====== Dataset content
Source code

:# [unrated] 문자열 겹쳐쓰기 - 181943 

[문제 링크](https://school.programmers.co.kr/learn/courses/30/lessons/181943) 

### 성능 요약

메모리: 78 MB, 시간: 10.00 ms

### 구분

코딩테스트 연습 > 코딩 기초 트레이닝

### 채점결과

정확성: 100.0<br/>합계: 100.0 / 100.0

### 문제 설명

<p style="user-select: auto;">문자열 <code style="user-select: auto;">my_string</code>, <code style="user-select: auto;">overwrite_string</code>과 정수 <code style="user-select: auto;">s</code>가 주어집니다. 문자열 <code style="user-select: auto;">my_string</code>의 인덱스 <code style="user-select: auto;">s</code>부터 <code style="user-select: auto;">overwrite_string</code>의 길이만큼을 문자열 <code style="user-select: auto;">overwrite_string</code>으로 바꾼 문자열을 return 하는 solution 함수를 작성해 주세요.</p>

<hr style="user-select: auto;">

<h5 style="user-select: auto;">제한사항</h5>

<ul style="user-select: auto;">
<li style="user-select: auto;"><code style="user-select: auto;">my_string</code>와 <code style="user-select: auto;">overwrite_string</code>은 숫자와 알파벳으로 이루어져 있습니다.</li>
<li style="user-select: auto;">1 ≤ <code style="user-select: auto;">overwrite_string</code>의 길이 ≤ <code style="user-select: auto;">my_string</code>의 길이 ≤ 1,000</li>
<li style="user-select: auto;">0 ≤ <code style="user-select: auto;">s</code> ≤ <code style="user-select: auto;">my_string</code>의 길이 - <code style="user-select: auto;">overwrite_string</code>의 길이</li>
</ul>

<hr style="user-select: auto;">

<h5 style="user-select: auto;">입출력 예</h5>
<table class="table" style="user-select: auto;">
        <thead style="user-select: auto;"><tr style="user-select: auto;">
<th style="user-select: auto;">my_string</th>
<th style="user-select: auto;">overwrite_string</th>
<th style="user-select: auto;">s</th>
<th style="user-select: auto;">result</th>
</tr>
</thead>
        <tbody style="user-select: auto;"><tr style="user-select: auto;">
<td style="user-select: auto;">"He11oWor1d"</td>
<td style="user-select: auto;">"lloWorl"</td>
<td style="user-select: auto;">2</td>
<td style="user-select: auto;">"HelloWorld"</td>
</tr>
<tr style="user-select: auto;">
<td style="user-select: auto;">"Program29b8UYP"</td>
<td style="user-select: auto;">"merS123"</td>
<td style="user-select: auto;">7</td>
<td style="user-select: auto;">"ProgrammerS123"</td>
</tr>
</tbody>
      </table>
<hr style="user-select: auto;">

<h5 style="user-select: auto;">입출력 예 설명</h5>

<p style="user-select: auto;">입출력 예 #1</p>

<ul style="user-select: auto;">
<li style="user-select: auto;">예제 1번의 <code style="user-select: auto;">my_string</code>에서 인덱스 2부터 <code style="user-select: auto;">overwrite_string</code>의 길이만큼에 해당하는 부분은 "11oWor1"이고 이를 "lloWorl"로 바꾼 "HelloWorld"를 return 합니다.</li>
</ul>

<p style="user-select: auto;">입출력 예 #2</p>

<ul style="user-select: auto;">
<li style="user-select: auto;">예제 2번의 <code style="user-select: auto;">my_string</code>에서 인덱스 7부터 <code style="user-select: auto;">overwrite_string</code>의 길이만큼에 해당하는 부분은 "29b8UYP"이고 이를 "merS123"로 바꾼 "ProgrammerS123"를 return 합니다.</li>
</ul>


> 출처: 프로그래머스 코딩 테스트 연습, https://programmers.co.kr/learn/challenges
============
In full and without change, transcribe the entries.

Source code

:# [unrated] 문자열 겹쳐쓰기 - 181943 

[문제 링크](https://school.programmers.co.kr/learn/courses/30/lessons/181943) 

### 성능 요약

메모리: 78 MB, 시간: 10.00 ms

### 구분

코딩테스트 연습 > 코딩 기초 트레이닝

### 채점결과

정확성: 100.0<br/>합계: 100.0 / 100.0

### 문제 설명

<p style="user-select: auto;">문자열 <code style="user-select: auto;">my_string</code>, <code style="user-select: auto;">overwrite_string</code>과 정수 <code style="user-select: auto;">s</code>가 주어집니다. 문자열 <code style="user-select: auto;">my_string</code>의 인덱스 <code style="user-select: auto;">s</code>부터 <code style="user-select: auto;">overwrite_string</code>의 길이만큼을 문자열 <code style="user-select: auto;">overwrite_string</code>으로 바꾼 문자열을 return 하는 solution 함수를 작성해 주세요.</p>

<hr style="user-select: auto;">

<h5 style="user-select: auto;">제한사항</h5>

<ul style="user-select: auto;">
<li style="user-select: auto;"><code style="user-select: auto;">my_string</code>와 <code style="user-select: auto;">overwrite_string</code>은 숫자와 알파벳으로 이루어져 있습니다.</li>
<li style="user-select: auto;">1 ≤ <code style="user-select: auto;">overwrite_string</code>의 길이 ≤ <code style="user-select: auto;">my_string</code>의 길이 ≤ 1,000</li>
<li style="user-select: auto;">0 ≤ <code style="user-select: auto;">s</code> ≤ <code style="user-select: auto;">my_string</code>의 길이 - <code style="user-select: auto;">overwrite_string</code>의 길이</li>
</ul>

<hr style="user-select: auto;">

<h5 style="user-select: auto;">입출력 예</h5>
<table class="table" style="user-select: auto;">
        <thead style="user-select: auto;"><tr style="user-select: auto;">
<th style="user-select: auto;">my_string</th>
<th style="user-select: auto;">overwrite_string</th>
<th style="user-select: auto;">s</th>
<th style="user-select: auto;">result</th>
</tr>
</thead>
        <tbody style="user-select: auto;"><tr style="user-select: auto;">
<td style="user-select: auto;">"He11oWor1d"</td>
<td style="user-select: auto;">"lloWorl"</td>
<td style="user-select: auto;">2</td>
<td style="user-select: auto;">"HelloWorld"</td>
</tr>
<tr style="user-select: auto;">
<td style="user-select: auto;">"Program29b8UYP"</td>
<td style="user-select: auto;">"merS123"</td>
<td style="user-select: auto;">7</td>
<td style="user-select: auto;">"ProgrammerS123"</td>
</tr>
</tbody>
      </table>
<hr style="user-select: auto;">

<h5 style="user-select: auto;">입출력 예 설명</h5>

<p style="user-select: auto;">입출력 예 #1</p>

<ul style="user-select: auto;">
<li style="user-select: auto;">예제 1번의 <code style="user-select: auto;">my_string</code>에서 인덱스 2부터 <code style="user-select: auto;">overwrite_string</code>의 길이만큼에 해당하는 부분은 "11oWor1"이고 이를 "lloWorl"로 바꾼 "HelloWorld"를 return 합니다.</li>
</ul>

<p style="user-select: auto;">입출력 예 #2</p>

<ul style="user-select: auto;">
<li style="user-select: auto;">예제 2번의 <code style="user-select: auto;">my_string</code>에서 인덱스 7부터 <code style="user-select: auto;">overwrite_string</code>의 길이만큼에 해당하는 부분은 "29b8UYP"이고 이를 "merS123"로 바꾼 "ProgrammerS123"를 return 합니다.</li>
</ul>


> 출처: 프로그래머스 코딩 테스트 연습, https://programmers.co.kr/learn/challenges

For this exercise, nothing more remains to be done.